*WEERGEGEVEN PASSAGE:*

* * *

De bestreden reclame-uiting
Het betreft een advertentie op groupon.nl waarin onder meer staat: “€ 19 voor een set cartridges met inktpatronen voor Brother, Canon en Epson printers, inclusief verzendkosten (waarde € 38,70)”. In de uiting wordt een kortingspercentage van 51% genoemd en een besparing van € 19,70. Tevens staat in de uiting: “Originele prijs op basis van adviesprijs”. Voorts worden in de uiting per merk diverse typenummers genoemd waarop de aanbieding van toepassing is.
De klacht
Klaagster stelt, kort samengevat, dat de uiting misleidend is, omdat de indruk wordt gewekt dat het originele cartridges betreft. In werkelijkheid blijkt het om huismerk cartridges te gaan. Daarnaast stelt klaagster dat het vermelde kortingspercentage van 51% misleidend is, omdat de huismerk cartridges waarop de advertentie betrekking heeft in totaal € 24,50 kosten in plaats van € 38,70. De korting bedraagt derhalve in werkelijkheid 22%.
Het verweer
Adverteerder stelt dat nergens in de uiting wordt gezegd dat het om originele (door de fabrikant vervaardigde) inktpatronen gaat. De adviesprijs is € 6,20 per stuk. De prijsinformatie in de uiting is juist. Op het verweer zal hierna, voor zoveel nodig, worden ingegaan.

* * *

*VERZAMELDE GEGEVENS:*
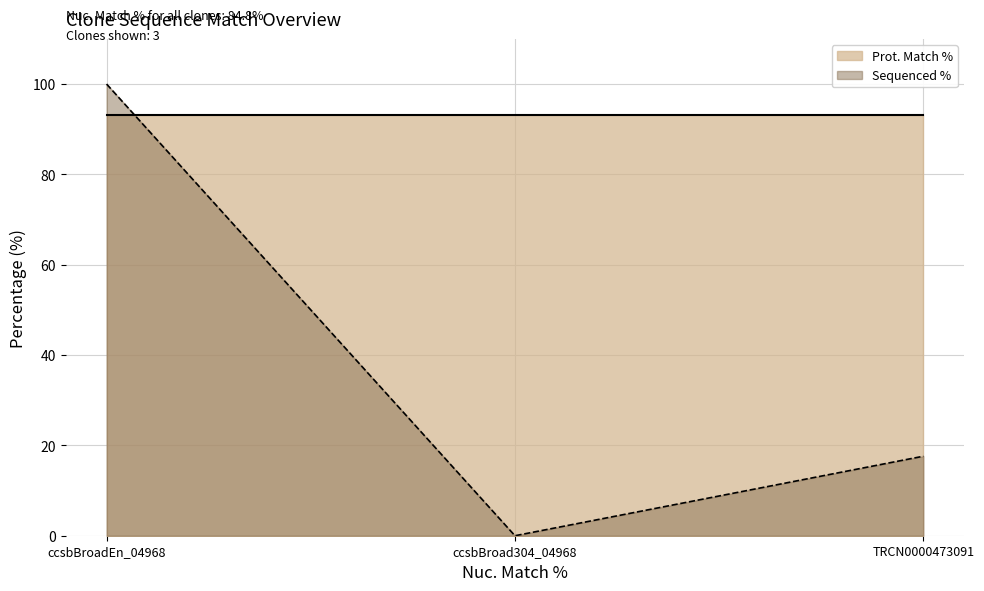

The chart shows a value of 17.6 at TRCN0000473091. True or false?

True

* * *

Geef uit de tekst over de bestreden reclame-uiting woordelijk alles weer vanaf "De bestreden reclame-uiting" tot en met "van toepassing is.". De regels houden geen verband met de tekst over de bestreden reclame-uiting.

De bestreden reclame-uiting
Het betreft een advertentie op groupon.nl waarin onder meer staat: “€ 19 voor een set cartridges met inktpatronen voor Brother, Canon en Epson printers, inclusief verzendkosten (waarde € 38,70)”. In de uiting wordt een kortingspercentage van 51% genoemd en een besparing van € 19,70. Tevens staat in de uiting: “Originele prijs op basis van adviesprijs”. Voorts worden in de uiting per merk diverse typenummers genoemd waarop de aanbieding van toepassing is.